Mighty Earth has pointed out that a significant issue lies in granting permission to "greenwashing" firms. These firms use U.S. capital markets to generate substantial funds from unsuspecting investors through green bonds that supposedly pledge to advance climate neutrality. The urgency of this matter arises from JBS's ongoing pursuit of an initial public offering (IPO) in the United States, with intentions to have its shares listed on the New York Stock Exchange (NYSE) before the conclusion of 2023. This has been met by over 16 environmental organizations, including Mighty Earth and Rainforest Action Network, urging the cancellation of JBS’ IPO due to unacceptable company conduct, misleading statements, and a lack of disclosure.

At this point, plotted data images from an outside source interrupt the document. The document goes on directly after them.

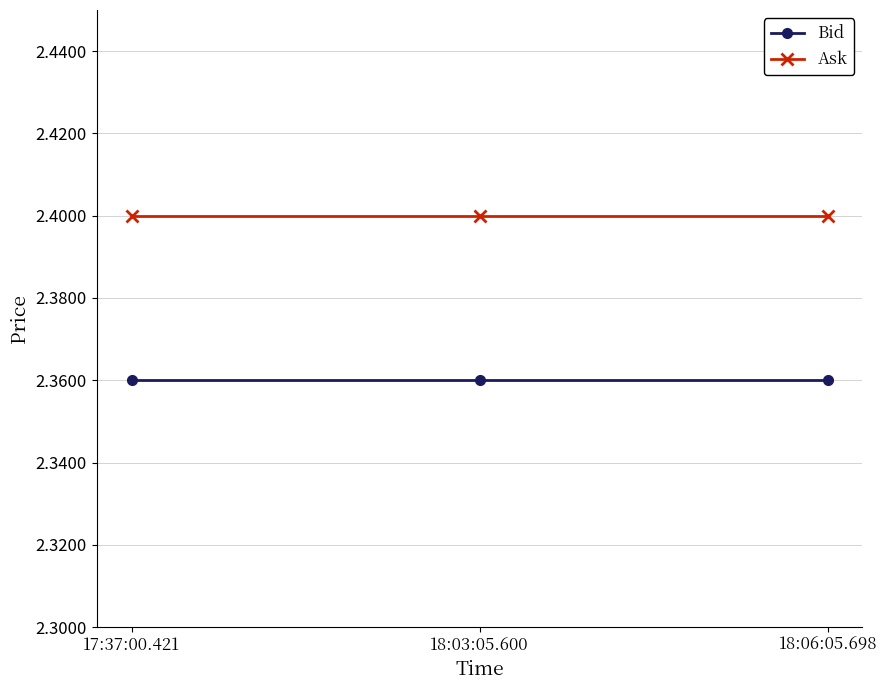

What is the label of the 1st point from the left?

17:37:00.421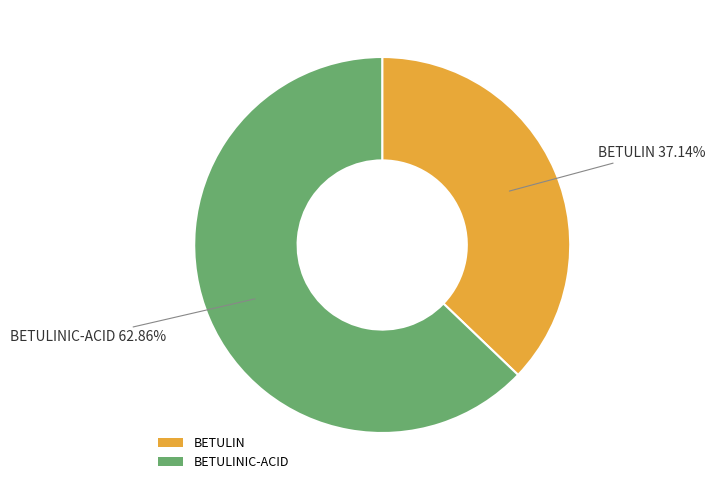

To the nearest percent, what portion does BETULINIC-ACID represent?

63%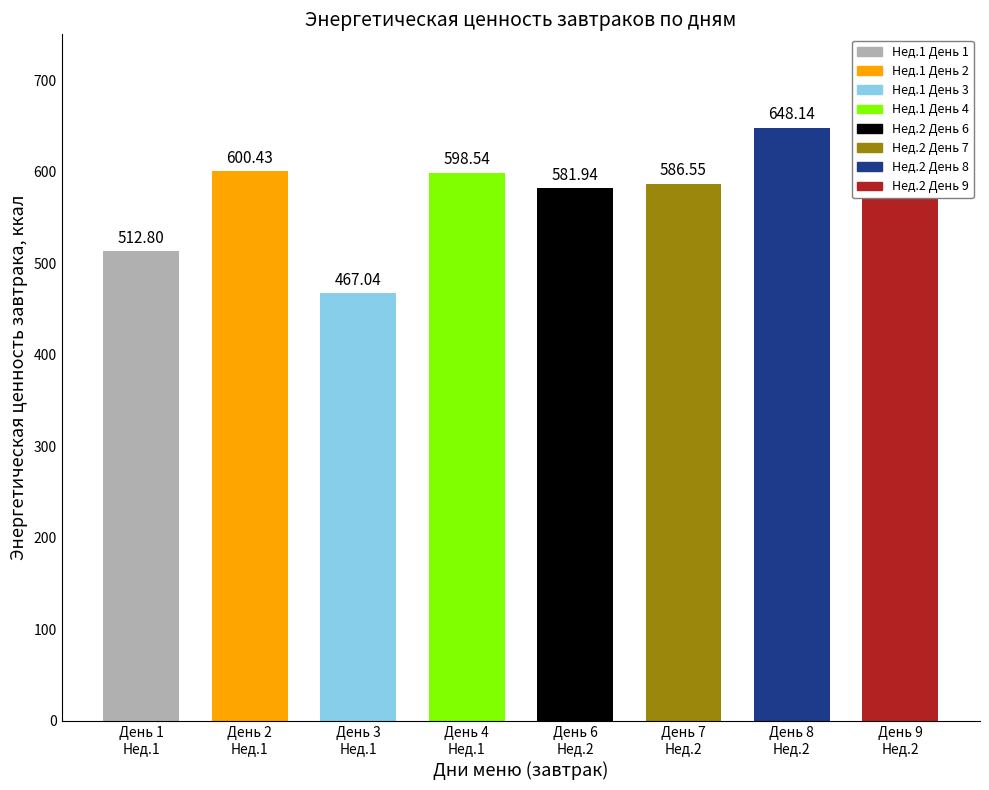

What is the difference between the maximum and minimum values?

181.1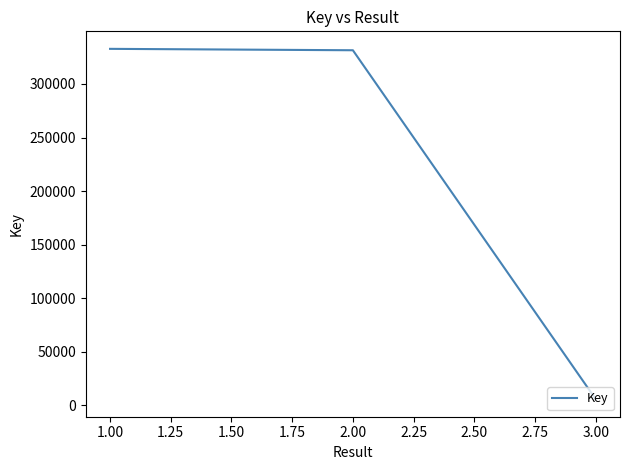

What is the maximum value shown in the chart?

332769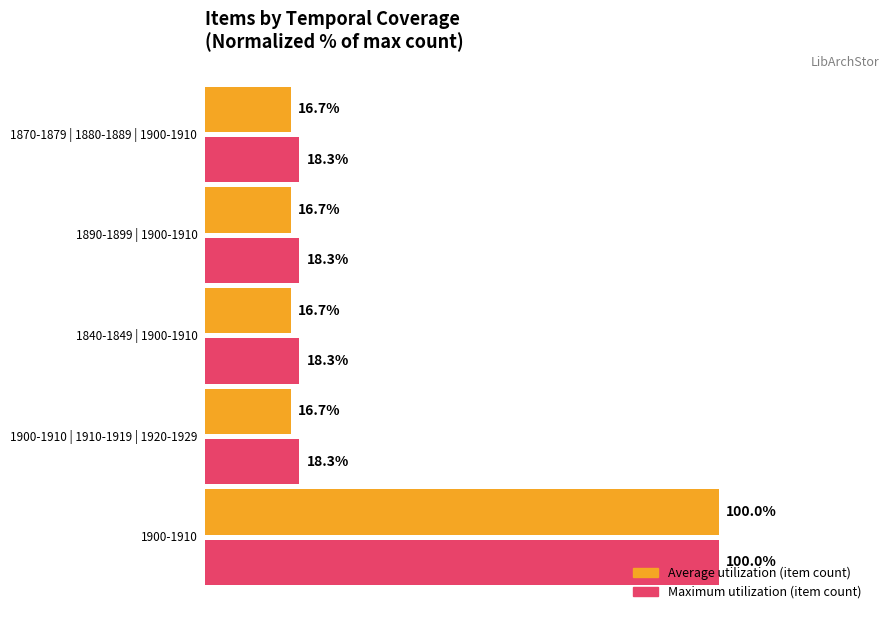

Count the number of data series in this chart.

2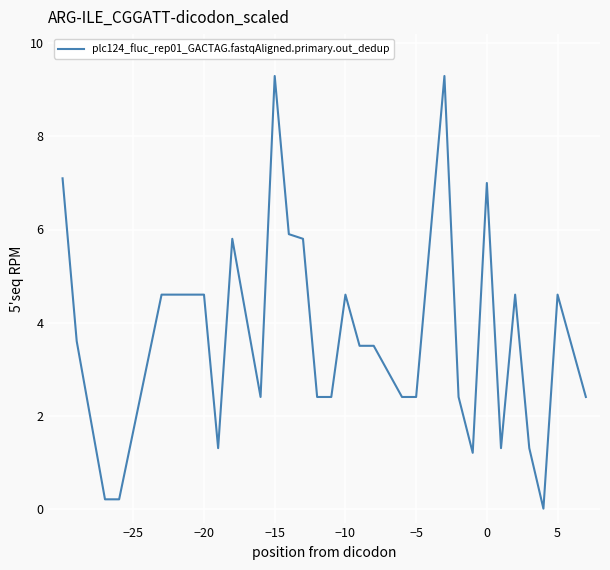

True or false: there are more than 2 points higher than both neighbors.

True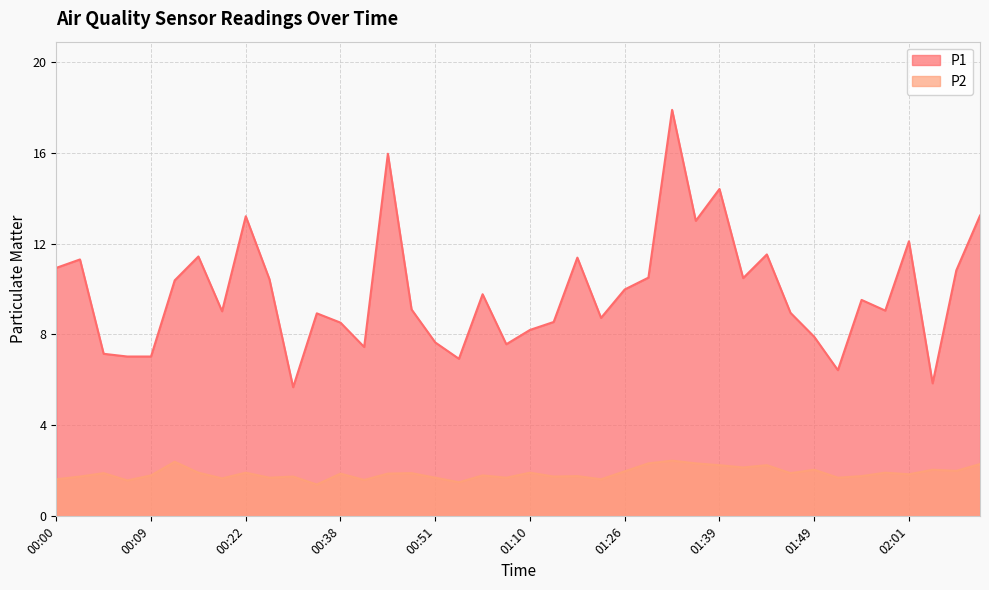

At how many categories does at least one series exceed 5?

40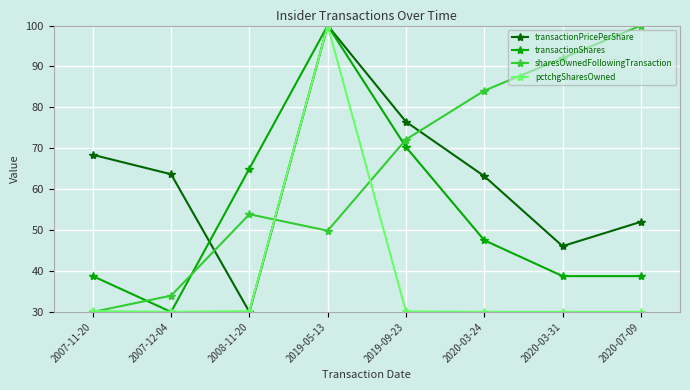

Which series changed the most between 2007-12-04 and 2020-03-31?

sharesOwnedFollowingTransaction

In 2021, the SEC created a Climate and ESG Task Force in order to “develop initiatives to proactively identify ESG-related misconduct.” The task force has already charged a few massive companies including Goldman Sachs Asset Management LP and Vale SA, one of the world’s largest iron ore producers, with penalties including false and misleading claims as well as policies and procedures failures. Mighty Earth’s attorney, Kevin Galbraith, stated that the task force will most likely analyze Mighty Earth’s complaint against JBS and penalties may range from a monetary fine to preventing JBS executives from occupying boards of public companies.


Moving Forward


In the future, the most likely effective ways at addressing these issues raised with green bonds are to (1) hold companies accountable for greenwashing and violating the purpose of the bonds and (2) create a comprehensive regulatory oversight scheme over the bonds. First, if companies like JBS are held accountable by the SEC, it could signify greater progress in eliminating other wrongdoers in the market. Continuing to hold violating companies accountable may deter other companies from being deceptive. Moreover, these actions may lead to verification agencies and financial intermediaries to become more strict with how they classify green bonds which would further prevent greenwashing from occurring. Next, by creating a comprehensive regulatory oversight scheme that stresses transparency through annual reporting, the issuers will not be able to get off scot-free and investors will be more informed. Putting an end to companies taking advantage of labeling themselves as green would prevent the waste of important investments in decarbonization. Instead, it would allow these resources to support companies whose environmentally protective objectives are not just bait for investors. Overall, holding violating companies accountable and creating a more comprehensive regulatory scheme over green bonds will make it more likely the bonds will achieve their intended purpose of promoting an environmentally responsible future as well as prevent investors from being misled by companies using the bonds.


*The views expressed in this article do not represent the views of Santa Clara University.